- What the task requires: Render every line of the listing below as a numbered list, skipping blank lines and leaving the pictures out.

- Records for the exercise:
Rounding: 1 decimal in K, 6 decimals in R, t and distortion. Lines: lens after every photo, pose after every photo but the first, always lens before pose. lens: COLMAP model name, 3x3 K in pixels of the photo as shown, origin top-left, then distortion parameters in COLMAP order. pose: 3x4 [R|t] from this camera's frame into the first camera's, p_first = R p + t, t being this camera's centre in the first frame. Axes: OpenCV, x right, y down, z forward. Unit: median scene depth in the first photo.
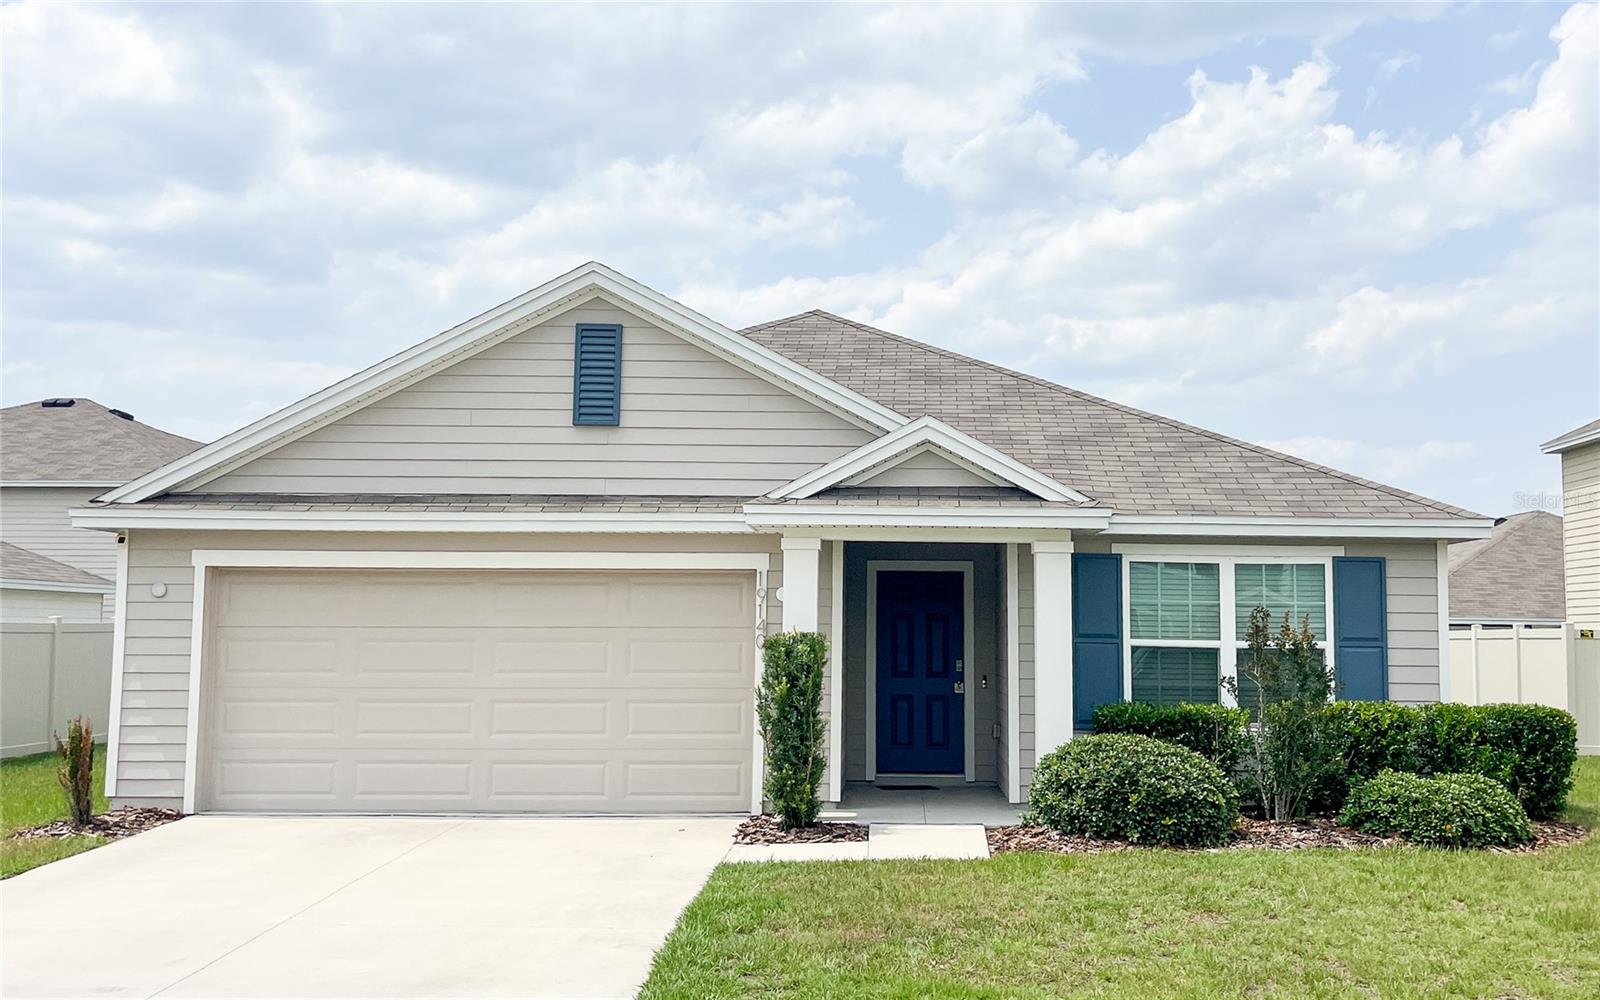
lens RADIAL K [[1616.4, 0, 800.0], [0, 1616.4, 500.0], [0, 0, 1]] dist [0.042228, 0.003297]
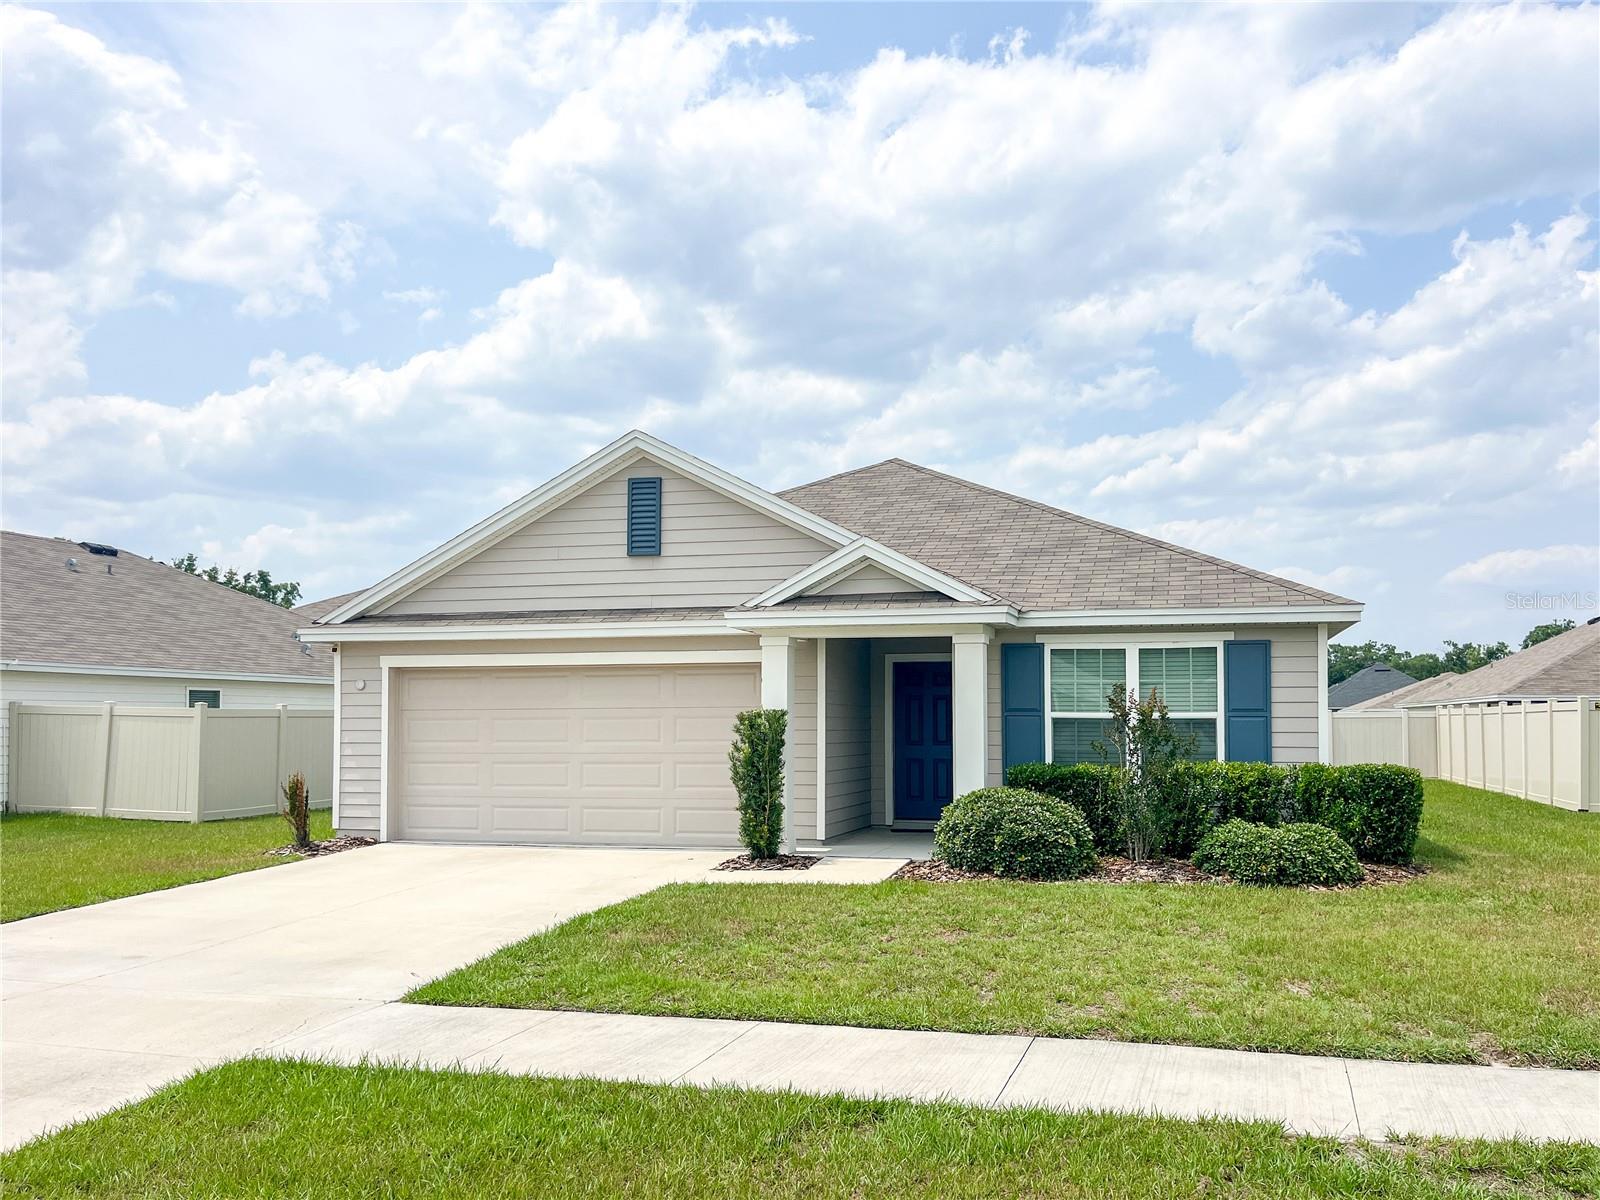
lens RADIAL K [[1227.5, 0, 809.0], [0, 1227.5, 687.0], [0, 0, 1]] dist [0.077048, -0.098507]
pose [[0.969134, -0.015289, -0.246061, 0.251993], [0.029089, 0.998195, 0.052547, 0.012257], [0.244813, -0.058083, 0.967829, 0.054077]]
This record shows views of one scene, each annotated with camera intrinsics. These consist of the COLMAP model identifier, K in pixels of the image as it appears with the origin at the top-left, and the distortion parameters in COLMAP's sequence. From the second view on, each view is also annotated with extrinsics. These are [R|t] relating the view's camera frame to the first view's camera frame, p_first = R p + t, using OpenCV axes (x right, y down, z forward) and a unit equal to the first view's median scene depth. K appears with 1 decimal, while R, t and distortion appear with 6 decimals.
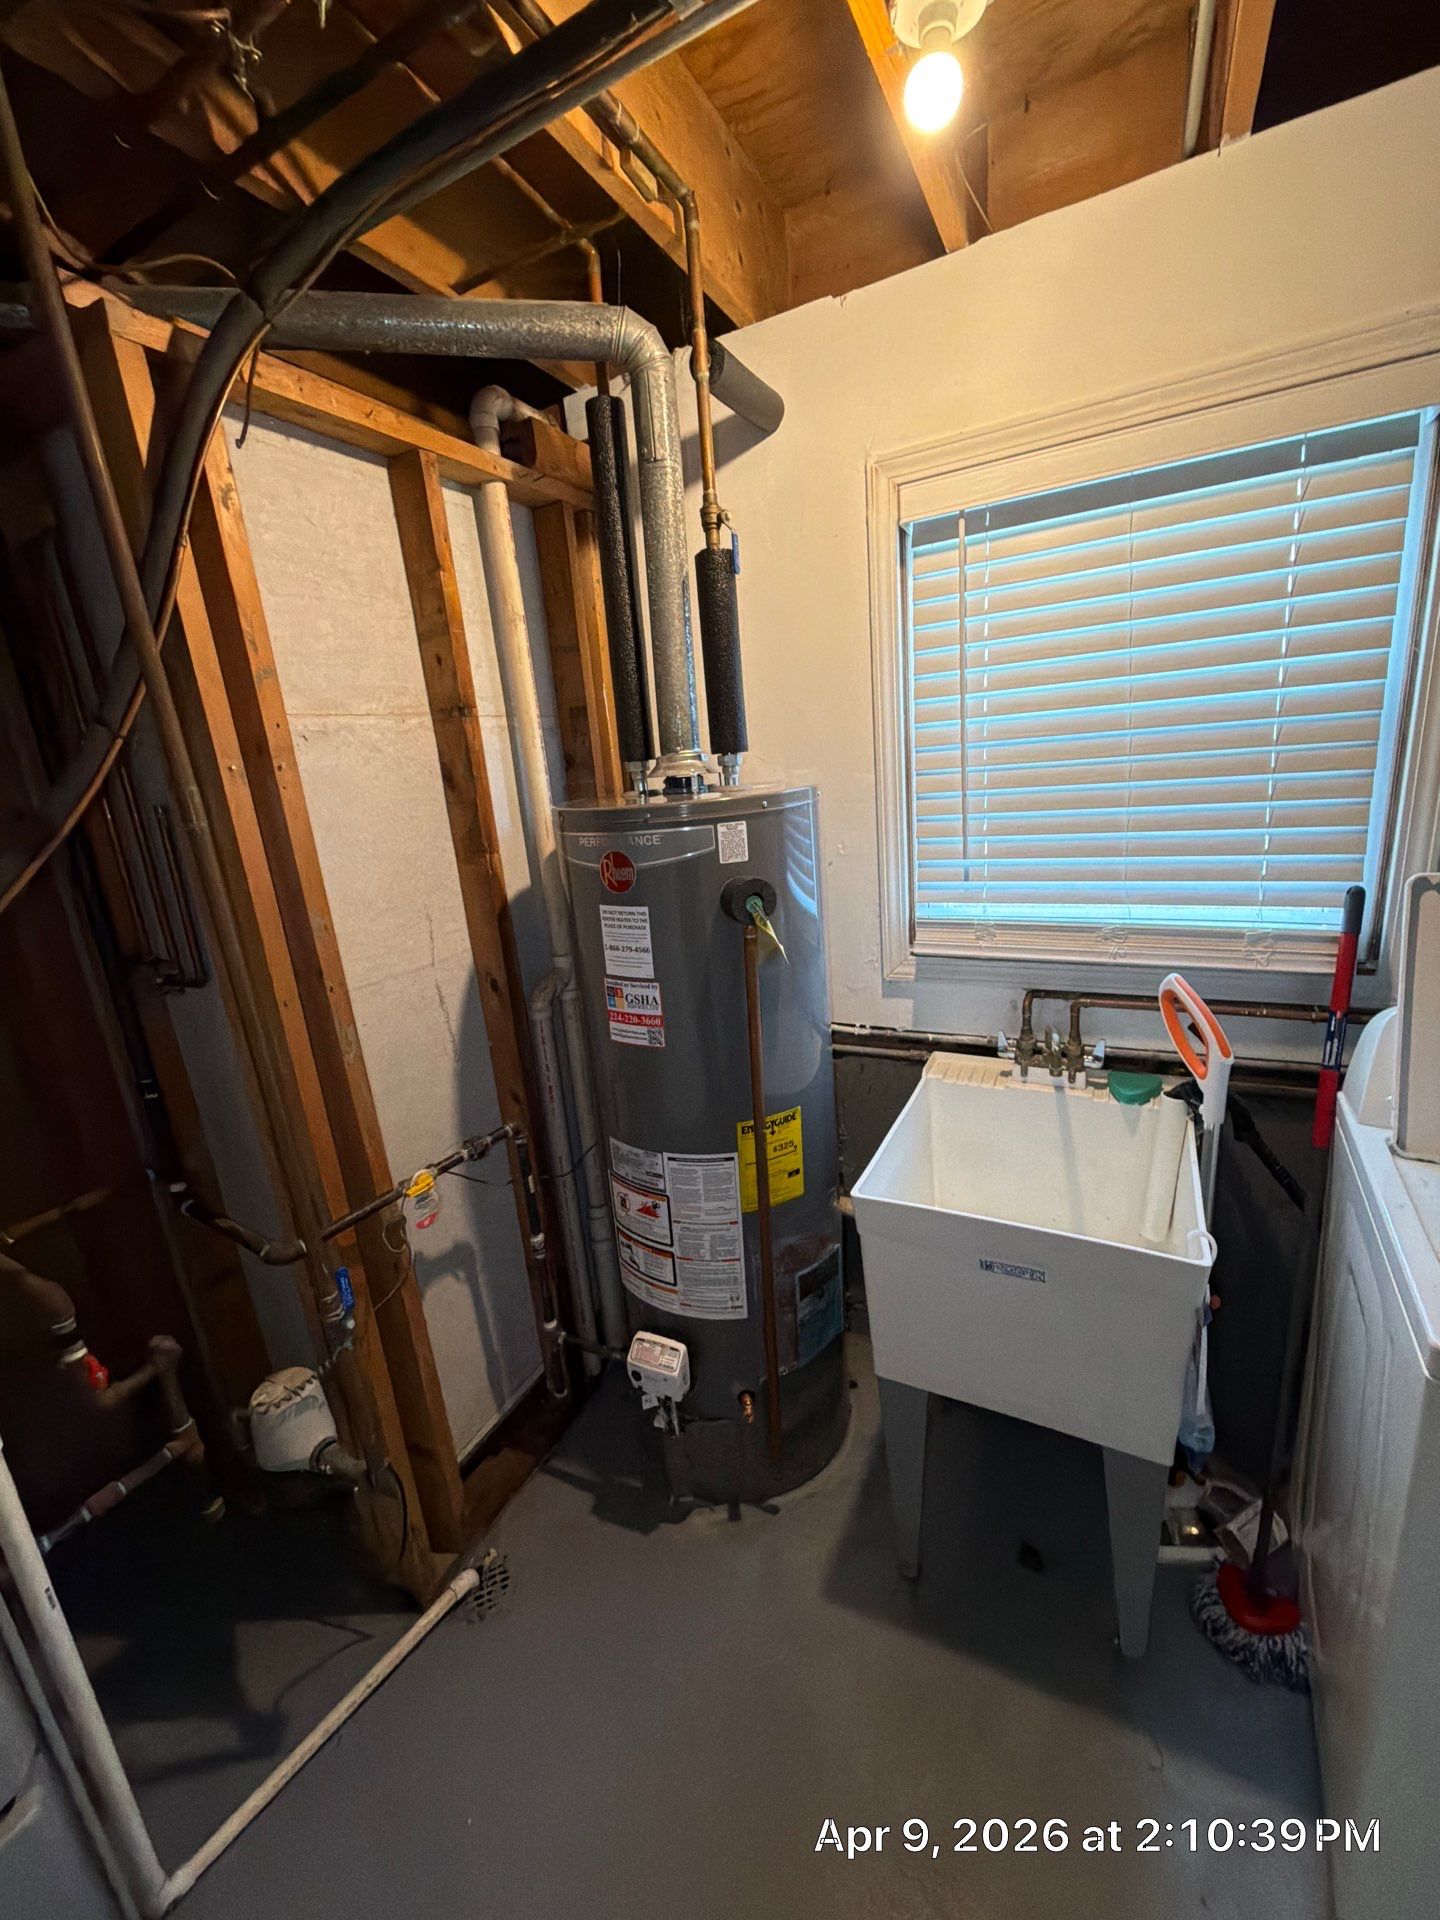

- Answer to the problem:
1. Rounding: 1 decimal in K, 6 decimals in R, t and distortion. Lines: lens after every photo, pose after every photo but the first, always lens before pose. lens: COLMAP model name, 3x3 K in pixels of the photo as shown, origin top-left, then distortion parameters in COLMAP order. pose: 3x4 [R|t] from this camera's frame into the first camera's, p_first = R p + t, t being this camera's centre in the first frame. Axes: OpenCV, x right, y down, z forward. Unit: median scene depth in the first photo.
2. lens RADIAL K [[1616.4, 0, 800.0], [0, 1616.4, 500.0], [0, 0, 1]] dist [0.042228, 0.003297]
3. lens RADIAL K [[1227.5, 0, 809.0], [0, 1227.5, 687.0], [0, 0, 1]] dist [0.077048, -0.098507]
4. pose [[0.969134, -0.015289, -0.246061, 0.251993], [0.029089, 0.998195, 0.052547, 0.012257], [0.244813, -0.058083, 0.967829, 0.054077]]
5. This record shows views of one scene, each annotated with camera intrinsics. These consist of the COLMAP model identifier, K in pixels of the image as it appears with the origin at the top-left, and the distortion parameters in COLMAP's sequence. From the second view on, each view is also annotated with extrinsics. These are [R|t] relating the view's camera frame to the first view's camera frame, p_first = R p + t, using OpenCV axes (x right, y down, z forward) and a unit equal to the first view's median scene depth. K appears with 1 decimal, while R, t and distortion appear with 6 decimals.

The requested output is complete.